=== Section Start ===

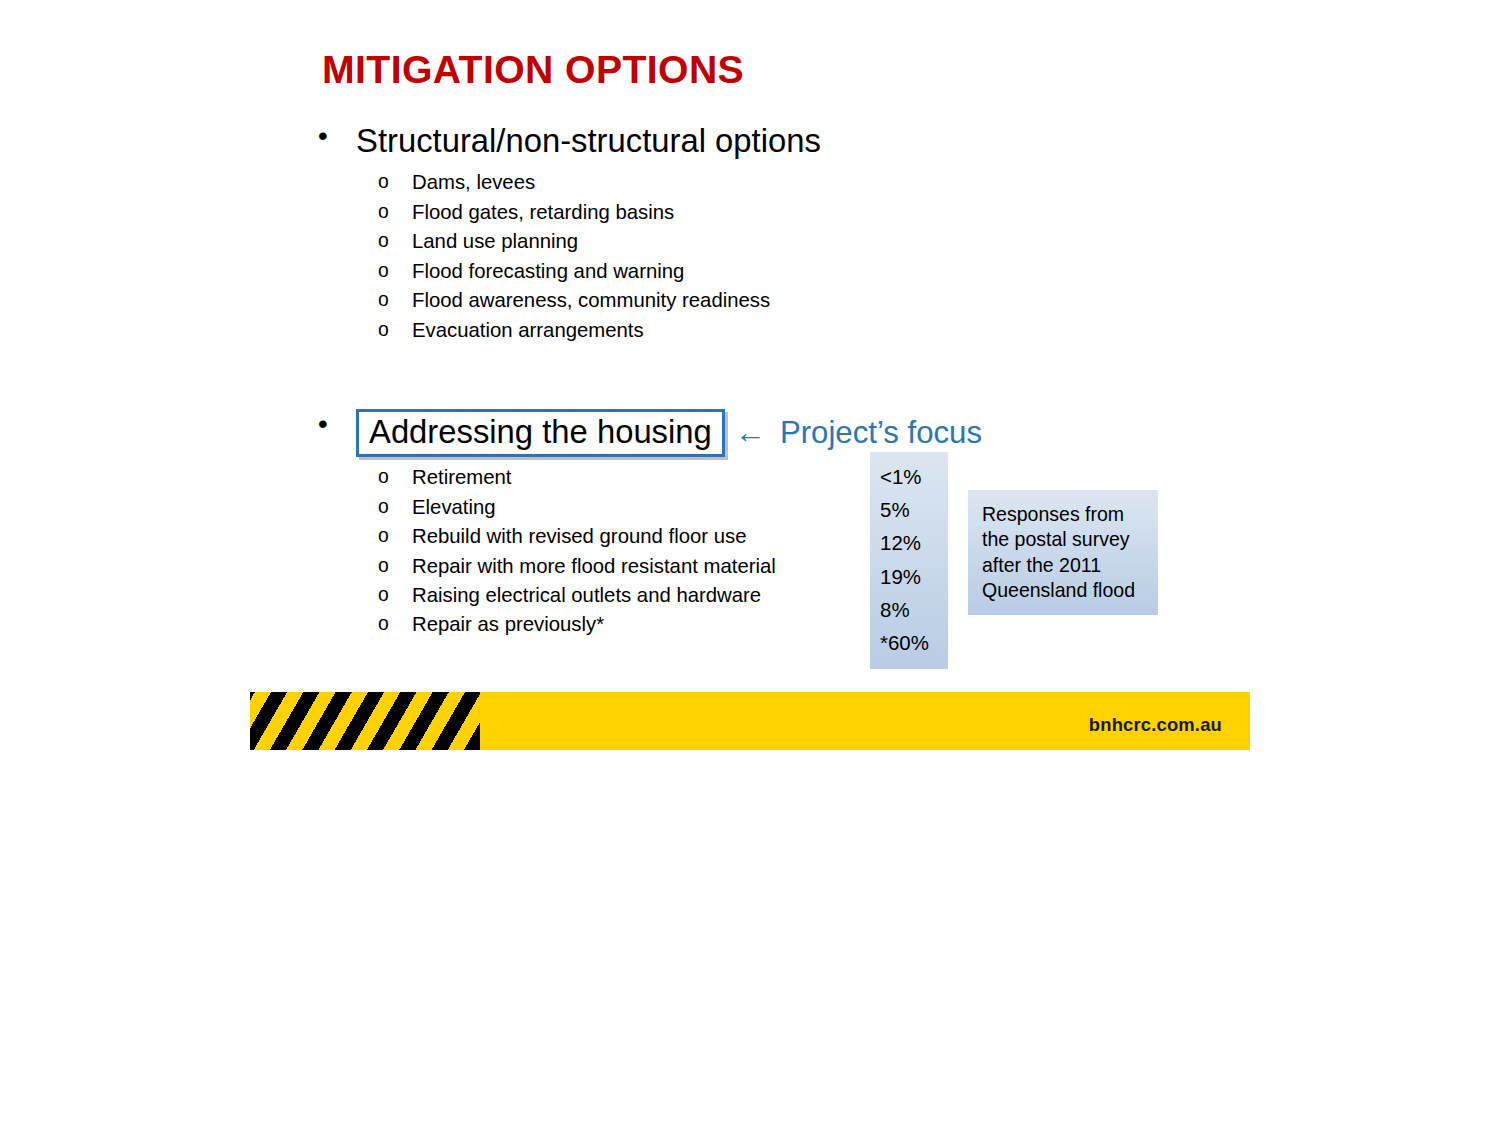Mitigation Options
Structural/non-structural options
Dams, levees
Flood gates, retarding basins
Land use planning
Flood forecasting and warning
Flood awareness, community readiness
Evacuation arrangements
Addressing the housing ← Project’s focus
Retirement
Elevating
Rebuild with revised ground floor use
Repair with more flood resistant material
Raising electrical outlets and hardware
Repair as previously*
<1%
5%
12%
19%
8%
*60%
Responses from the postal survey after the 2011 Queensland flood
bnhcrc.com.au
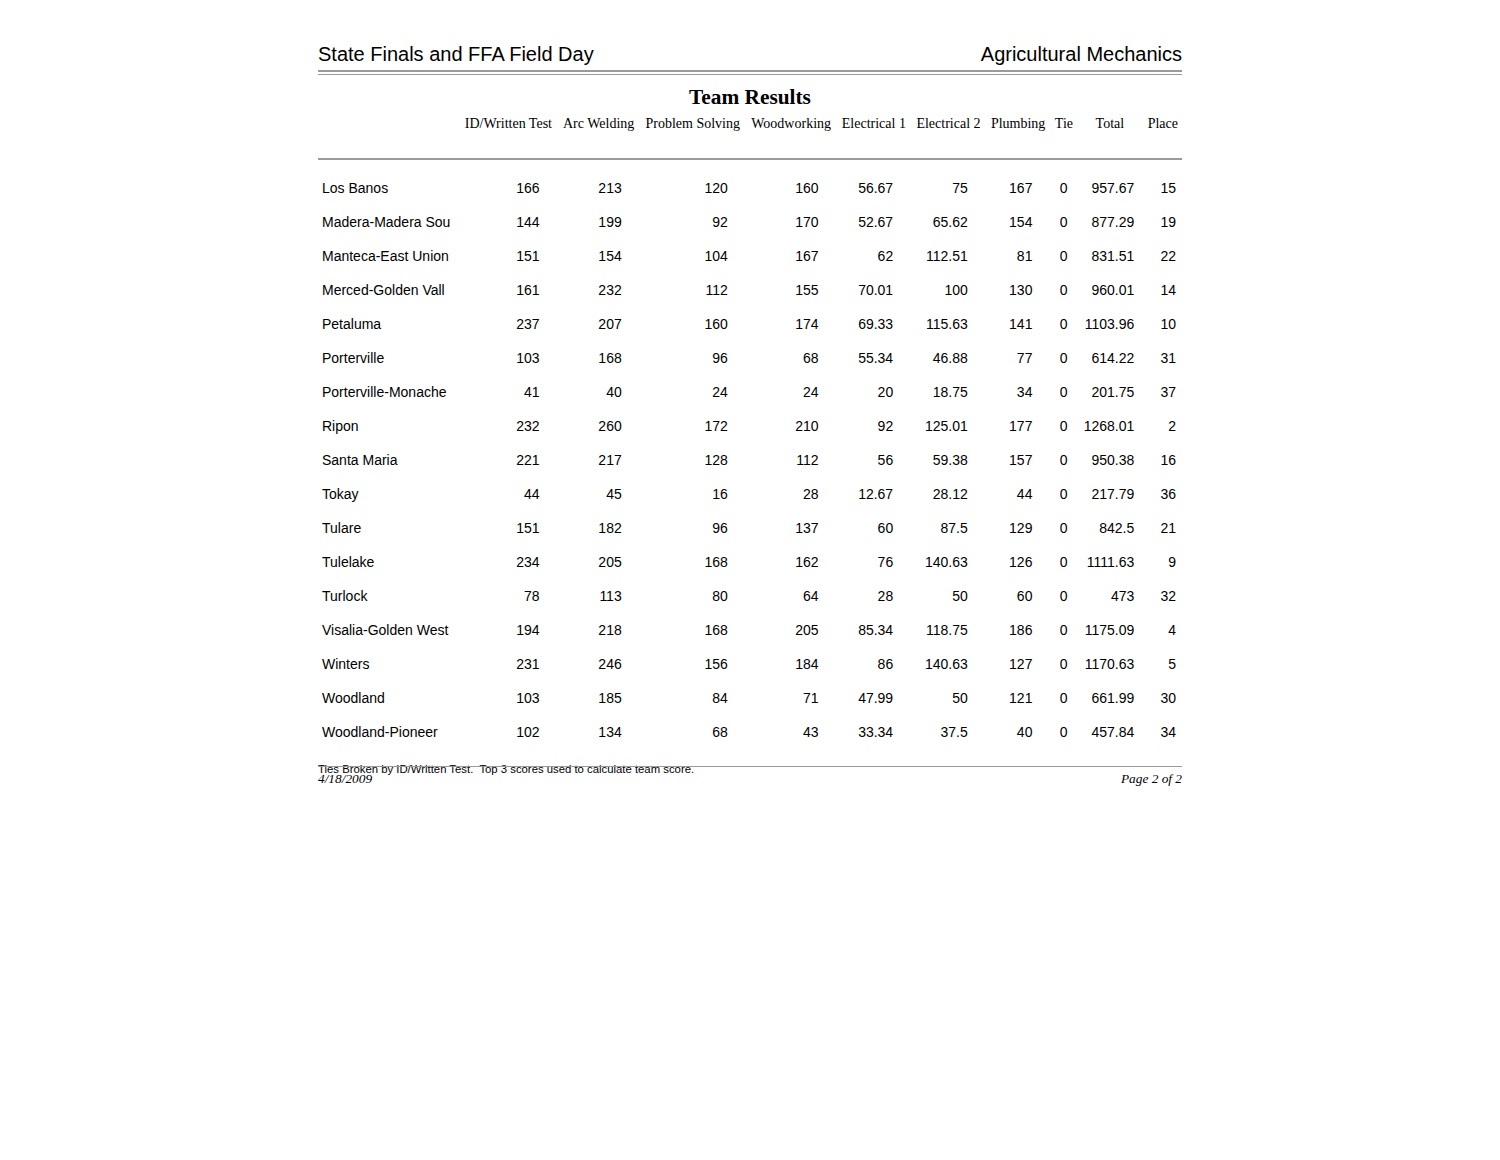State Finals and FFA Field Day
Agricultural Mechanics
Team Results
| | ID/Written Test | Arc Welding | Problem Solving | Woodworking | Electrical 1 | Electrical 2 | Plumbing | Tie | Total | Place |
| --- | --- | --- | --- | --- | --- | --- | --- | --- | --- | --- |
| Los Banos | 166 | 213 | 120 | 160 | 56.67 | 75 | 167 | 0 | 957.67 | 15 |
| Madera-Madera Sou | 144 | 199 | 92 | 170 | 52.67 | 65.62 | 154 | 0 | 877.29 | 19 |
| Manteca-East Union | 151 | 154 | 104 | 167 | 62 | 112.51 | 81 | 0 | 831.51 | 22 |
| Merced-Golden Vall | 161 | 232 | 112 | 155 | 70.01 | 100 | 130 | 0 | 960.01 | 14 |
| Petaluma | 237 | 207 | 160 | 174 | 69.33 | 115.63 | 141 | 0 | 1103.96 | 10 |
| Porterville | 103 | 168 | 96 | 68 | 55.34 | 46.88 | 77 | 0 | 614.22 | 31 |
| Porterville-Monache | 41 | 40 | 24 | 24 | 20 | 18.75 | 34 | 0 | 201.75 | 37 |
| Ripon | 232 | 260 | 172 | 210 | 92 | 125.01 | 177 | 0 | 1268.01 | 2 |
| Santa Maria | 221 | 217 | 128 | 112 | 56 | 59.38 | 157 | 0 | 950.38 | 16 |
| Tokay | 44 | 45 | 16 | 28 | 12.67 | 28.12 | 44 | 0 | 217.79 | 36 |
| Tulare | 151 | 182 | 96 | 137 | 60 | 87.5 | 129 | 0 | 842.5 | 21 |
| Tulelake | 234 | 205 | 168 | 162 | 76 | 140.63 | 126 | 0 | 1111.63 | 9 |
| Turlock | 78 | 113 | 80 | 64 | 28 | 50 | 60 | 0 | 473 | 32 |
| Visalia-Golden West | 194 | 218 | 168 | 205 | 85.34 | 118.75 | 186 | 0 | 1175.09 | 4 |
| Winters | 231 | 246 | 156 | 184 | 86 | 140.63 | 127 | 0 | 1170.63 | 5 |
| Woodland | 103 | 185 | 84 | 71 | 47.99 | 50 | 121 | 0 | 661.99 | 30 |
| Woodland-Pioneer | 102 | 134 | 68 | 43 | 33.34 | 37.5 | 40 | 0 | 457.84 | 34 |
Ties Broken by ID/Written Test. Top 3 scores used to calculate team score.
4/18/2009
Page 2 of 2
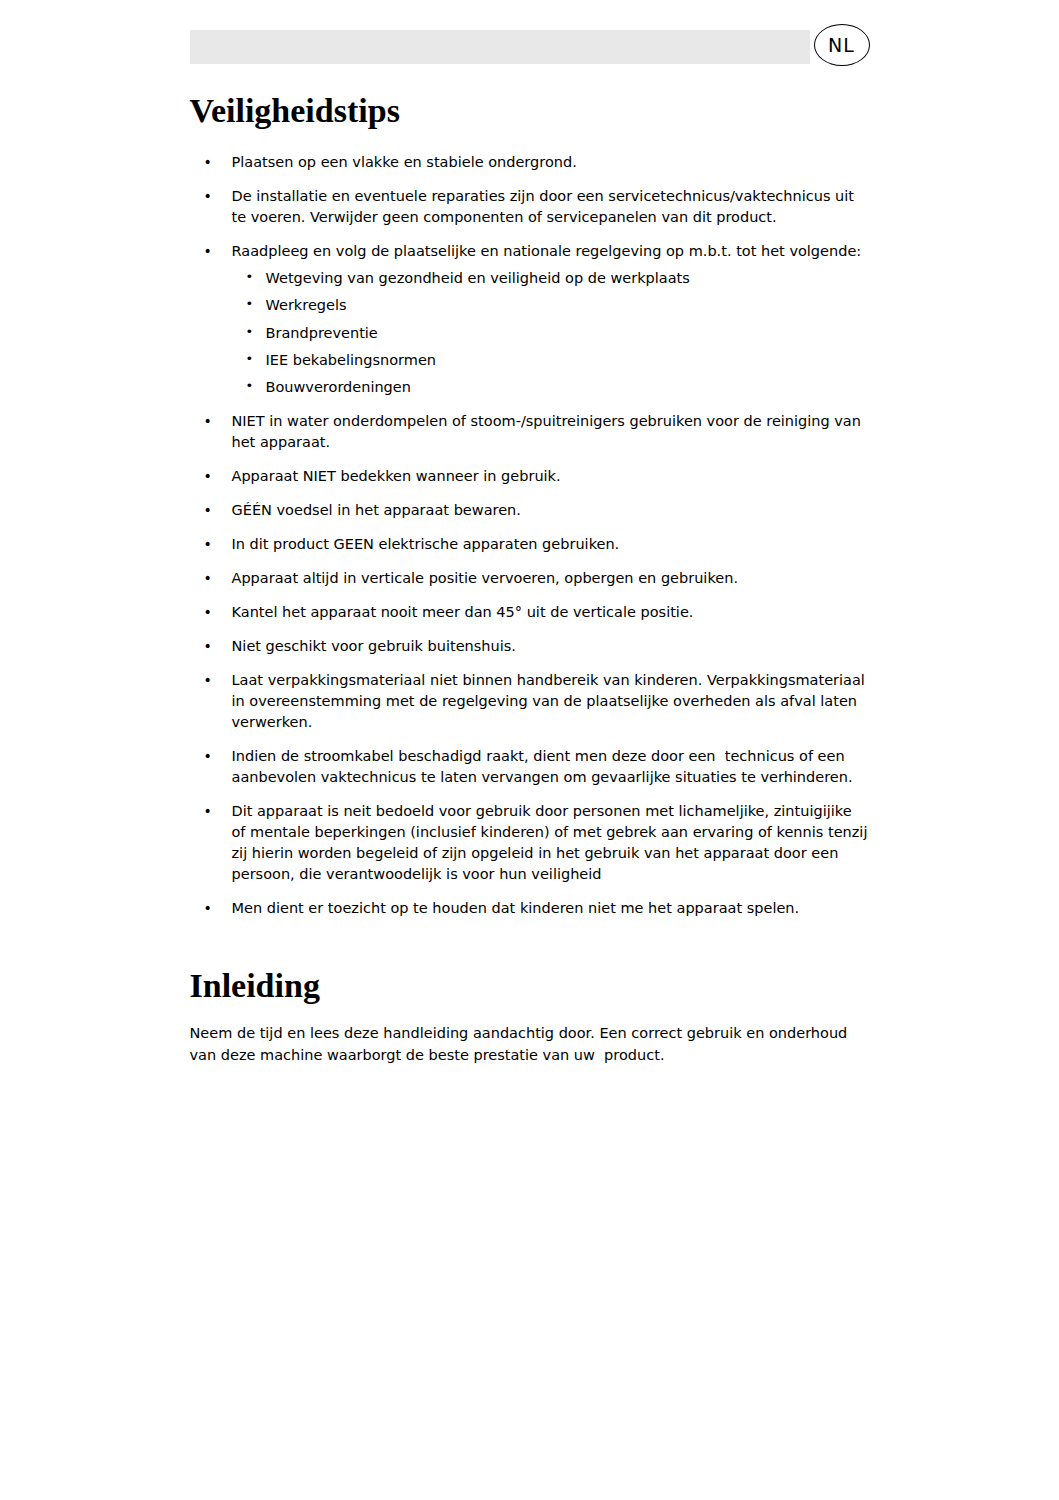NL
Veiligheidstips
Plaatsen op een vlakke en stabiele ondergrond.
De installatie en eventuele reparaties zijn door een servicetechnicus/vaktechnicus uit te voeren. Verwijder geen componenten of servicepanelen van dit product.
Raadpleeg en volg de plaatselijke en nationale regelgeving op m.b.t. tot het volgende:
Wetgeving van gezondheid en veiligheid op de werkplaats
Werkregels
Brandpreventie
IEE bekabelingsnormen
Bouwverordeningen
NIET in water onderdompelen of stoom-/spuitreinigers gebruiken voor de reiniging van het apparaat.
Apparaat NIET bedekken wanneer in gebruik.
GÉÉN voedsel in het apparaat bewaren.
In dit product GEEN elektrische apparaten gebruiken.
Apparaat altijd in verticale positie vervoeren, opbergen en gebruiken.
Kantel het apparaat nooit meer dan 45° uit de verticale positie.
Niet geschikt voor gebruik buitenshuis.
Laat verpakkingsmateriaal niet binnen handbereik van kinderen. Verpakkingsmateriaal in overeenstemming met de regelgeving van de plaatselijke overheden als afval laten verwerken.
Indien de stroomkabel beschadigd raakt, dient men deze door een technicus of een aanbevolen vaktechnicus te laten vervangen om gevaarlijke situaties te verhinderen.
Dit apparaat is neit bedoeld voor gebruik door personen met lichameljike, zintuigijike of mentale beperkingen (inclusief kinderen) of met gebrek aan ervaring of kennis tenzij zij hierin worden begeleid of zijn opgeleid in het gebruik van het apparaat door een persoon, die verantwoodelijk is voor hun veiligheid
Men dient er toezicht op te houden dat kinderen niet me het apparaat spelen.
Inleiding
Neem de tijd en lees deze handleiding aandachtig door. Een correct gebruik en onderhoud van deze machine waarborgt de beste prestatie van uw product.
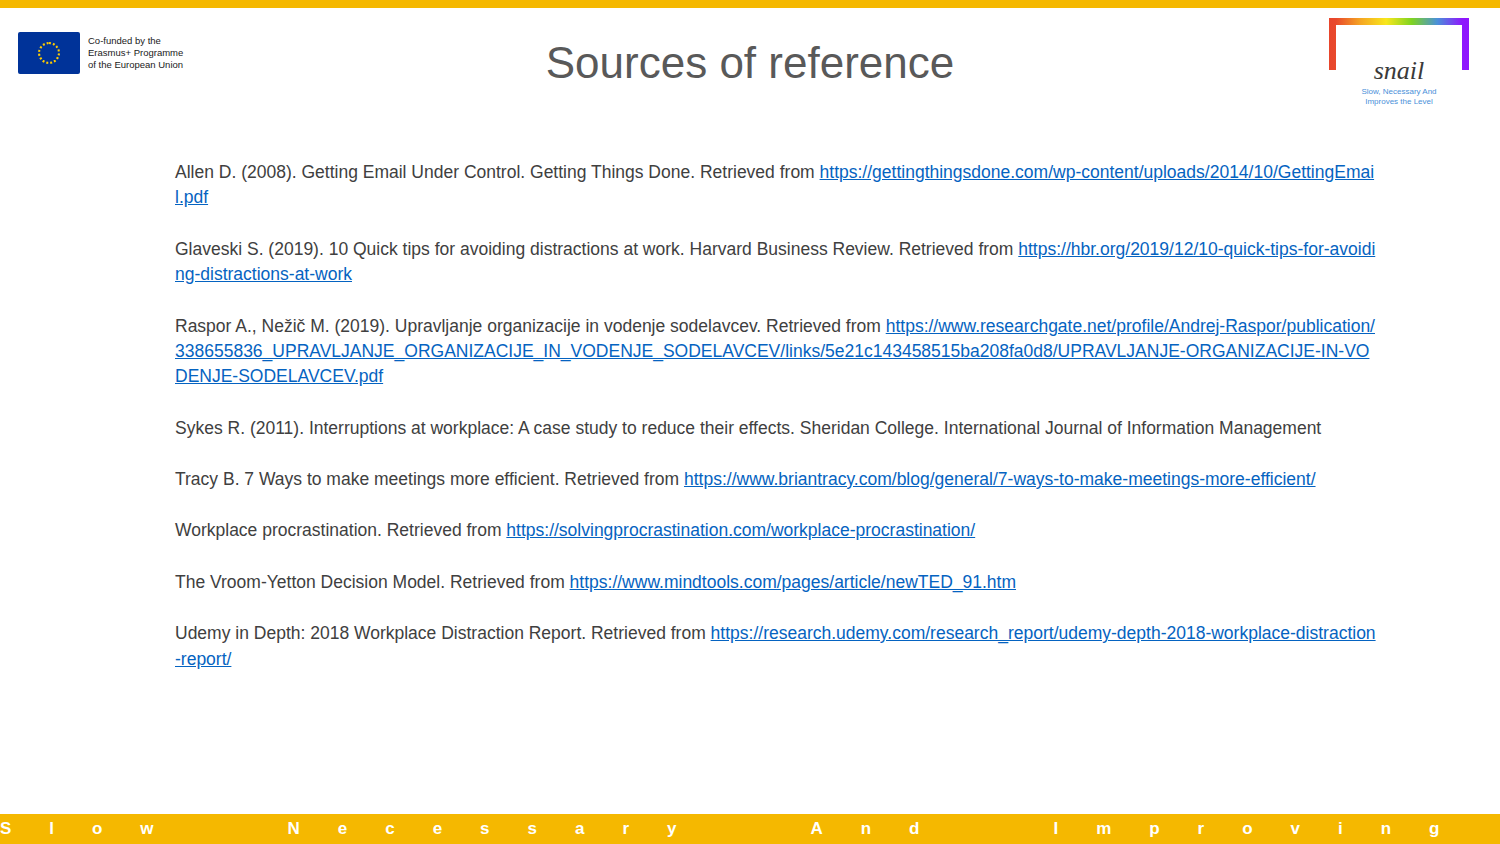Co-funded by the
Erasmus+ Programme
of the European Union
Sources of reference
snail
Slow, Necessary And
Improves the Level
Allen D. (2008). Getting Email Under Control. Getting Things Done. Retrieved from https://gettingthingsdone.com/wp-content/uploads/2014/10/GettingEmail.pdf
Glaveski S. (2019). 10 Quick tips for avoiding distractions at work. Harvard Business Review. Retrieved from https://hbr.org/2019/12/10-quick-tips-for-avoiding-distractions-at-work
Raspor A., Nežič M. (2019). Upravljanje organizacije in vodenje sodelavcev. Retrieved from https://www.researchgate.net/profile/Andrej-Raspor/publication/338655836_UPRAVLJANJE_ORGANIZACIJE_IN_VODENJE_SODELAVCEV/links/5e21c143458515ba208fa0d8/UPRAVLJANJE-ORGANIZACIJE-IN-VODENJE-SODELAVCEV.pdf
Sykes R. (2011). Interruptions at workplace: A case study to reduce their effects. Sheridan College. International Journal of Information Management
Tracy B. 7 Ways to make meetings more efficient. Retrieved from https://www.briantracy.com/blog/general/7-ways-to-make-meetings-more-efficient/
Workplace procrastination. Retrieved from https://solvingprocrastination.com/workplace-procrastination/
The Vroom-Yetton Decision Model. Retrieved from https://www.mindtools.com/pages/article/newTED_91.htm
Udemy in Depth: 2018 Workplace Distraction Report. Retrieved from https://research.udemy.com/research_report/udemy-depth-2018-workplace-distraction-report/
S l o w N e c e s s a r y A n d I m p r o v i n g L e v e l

=== Section End ===

Whenever the word "dient" appears in a line of the listing, copy out that line.

**WRITTEN SOLUTION**
Indien de stroomkabel beschadigd raakt, dient men deze door een technicus of een aanbevolen vaktechnicus te laten vervangen om gevaarlijke situaties te verhinderen.
Men dient er toezicht op te houden dat kinderen niet me het apparaat spelen.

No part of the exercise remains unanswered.